La traduction française de « Le dernier été en ville » (L’ultima estate in città), roman écrit par Giancarlo Calligarich en 1973 a été publiée cette année, quatre décennies plus tard.
L’antihéros du livre, Leo Gazzarra, fête ses trente ans, mais il oublie son anniversaire car il ne signifie rien pour lui. Il flotte sur le courant de la vie, de préférence de la vie nocturne. Il se laisse porter, de petit boulot journalistique alimentaire en petit boulot, d’hôtels minables en appartement prêté par des amis, de bar en trattoria.
Milanais d’origine, il est romain d’adoption. Il aime Rome, sa faune intellectuelle, ses fontaines où il fait bon se rafraîchir lorsqu’il fait « une chaleur de Saint-Office », ses boutiques où les achats montent à des « chiffres de Saint-Office ». Il se déplace sans cesse et « hisse les voiles » pour se rendre où le porteront son humeur ou ses rencontres du moment. De passage à Milan, il se rend compte de l’incompatibilité de son existence avec celle de ses sœurs, qui le jugent avec mépris du haut du « petit tas de respectabilité qu’elles ont monté et derrière lequel elles ont fait leur nid ».
Leo a un ami de cœur, Graziano Castelvecchio. Né dans la pauvreté, il a épousé une Américaine immensément riche et immensément ennuyeuse. Graziano s’abîme dans l’alcool. Ce qui le maintient en vie, c’est le scénario de film qu’il écrit avec Léo, mais il y croit à peine. Son suicide a pour Leo valeur de signe avant-coureur.
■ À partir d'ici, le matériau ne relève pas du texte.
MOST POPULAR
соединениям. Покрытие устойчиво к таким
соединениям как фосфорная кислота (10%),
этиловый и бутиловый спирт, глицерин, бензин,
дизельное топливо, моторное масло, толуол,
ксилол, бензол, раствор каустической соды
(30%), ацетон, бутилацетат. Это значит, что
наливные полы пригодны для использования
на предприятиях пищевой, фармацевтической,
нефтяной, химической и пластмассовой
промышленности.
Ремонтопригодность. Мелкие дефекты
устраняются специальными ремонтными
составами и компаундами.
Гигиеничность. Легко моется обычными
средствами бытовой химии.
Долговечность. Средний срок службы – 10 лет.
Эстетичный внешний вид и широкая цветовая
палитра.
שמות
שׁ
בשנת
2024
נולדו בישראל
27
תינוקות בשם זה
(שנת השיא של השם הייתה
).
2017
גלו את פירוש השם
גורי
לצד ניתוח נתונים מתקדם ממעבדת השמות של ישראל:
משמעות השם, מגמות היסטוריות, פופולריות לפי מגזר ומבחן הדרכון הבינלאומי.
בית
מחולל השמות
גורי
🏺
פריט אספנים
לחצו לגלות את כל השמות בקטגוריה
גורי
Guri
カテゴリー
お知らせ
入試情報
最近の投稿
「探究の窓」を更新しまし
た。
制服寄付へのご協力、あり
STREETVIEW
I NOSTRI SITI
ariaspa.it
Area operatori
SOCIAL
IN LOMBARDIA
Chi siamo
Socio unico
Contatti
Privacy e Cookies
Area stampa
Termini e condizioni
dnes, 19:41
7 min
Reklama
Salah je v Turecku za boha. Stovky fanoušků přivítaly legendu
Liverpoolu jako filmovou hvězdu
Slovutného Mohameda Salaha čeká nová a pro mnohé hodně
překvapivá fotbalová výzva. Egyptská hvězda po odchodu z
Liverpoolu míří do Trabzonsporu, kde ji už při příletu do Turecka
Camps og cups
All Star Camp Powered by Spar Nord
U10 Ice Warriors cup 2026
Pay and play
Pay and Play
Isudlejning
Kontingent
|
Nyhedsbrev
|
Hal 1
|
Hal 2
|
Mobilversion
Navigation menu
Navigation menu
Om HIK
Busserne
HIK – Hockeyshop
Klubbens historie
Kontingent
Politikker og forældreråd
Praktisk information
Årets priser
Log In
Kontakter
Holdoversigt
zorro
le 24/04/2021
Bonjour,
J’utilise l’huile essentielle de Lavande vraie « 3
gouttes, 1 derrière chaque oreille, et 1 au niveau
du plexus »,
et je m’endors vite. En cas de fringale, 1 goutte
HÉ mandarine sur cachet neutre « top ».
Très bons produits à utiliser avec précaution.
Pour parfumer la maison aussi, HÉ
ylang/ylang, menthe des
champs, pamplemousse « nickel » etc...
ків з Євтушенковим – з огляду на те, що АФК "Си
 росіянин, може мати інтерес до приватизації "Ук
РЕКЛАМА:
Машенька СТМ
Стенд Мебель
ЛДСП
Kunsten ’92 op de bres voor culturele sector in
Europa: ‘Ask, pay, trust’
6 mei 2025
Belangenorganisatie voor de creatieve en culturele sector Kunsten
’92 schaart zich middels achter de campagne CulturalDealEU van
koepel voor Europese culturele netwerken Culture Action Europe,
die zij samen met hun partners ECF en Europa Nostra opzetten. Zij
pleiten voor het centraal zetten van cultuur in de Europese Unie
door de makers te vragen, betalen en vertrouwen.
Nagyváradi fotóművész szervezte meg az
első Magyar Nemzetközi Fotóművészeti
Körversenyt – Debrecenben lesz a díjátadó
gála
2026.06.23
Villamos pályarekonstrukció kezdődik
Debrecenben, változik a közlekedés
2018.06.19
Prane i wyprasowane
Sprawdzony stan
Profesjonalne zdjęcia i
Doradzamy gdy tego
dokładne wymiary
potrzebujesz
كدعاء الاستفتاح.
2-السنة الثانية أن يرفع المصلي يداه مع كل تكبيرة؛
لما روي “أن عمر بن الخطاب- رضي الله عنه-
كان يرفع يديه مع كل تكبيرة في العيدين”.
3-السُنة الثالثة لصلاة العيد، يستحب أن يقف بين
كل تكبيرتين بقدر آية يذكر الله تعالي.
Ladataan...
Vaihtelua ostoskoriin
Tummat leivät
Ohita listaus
Leo rencontre une belle femme aux grands yeux, Arianna. Elle est aussi peu enracinée que lui, ne cesse d’entrer et de sortir de sa vie. L’aime-t-il ? L’aime-t-elle ? Ils ne savent pas et dans l’incertitude, ils s’éloignent inexorablement bien qu’à Rome, dit l’auteur, il peut se passer des choses tristes mais jamais irréparables.
Leo Gazzarra est passionné de la mer. Dans une crique magnifique, il pénètre dans l’eau, les bras liés à deux valises portant les livres qu’il aime. L’ombre de Virginia Woolf, pénétrant dans l’eau froide d’une rivière les poches pleines de cailloux, flotte sur cette ultime scène magnifique. Il hisse les voiles une dernière fois.
« Le dernier été en ville » est un livre empreint de nostalgie et de poésie. Il est aussi plein de drôlerie. Une scène montre Leo chez Monsieur Sandro, un spécialiste des cocktails. « Au moment de l’élévation » survient Arianna, avec son ombrelle rouge. Elle commande un cocktail « Vierge perverse » avec un bambou. « Une combinaison très suggestive », dit Arianna.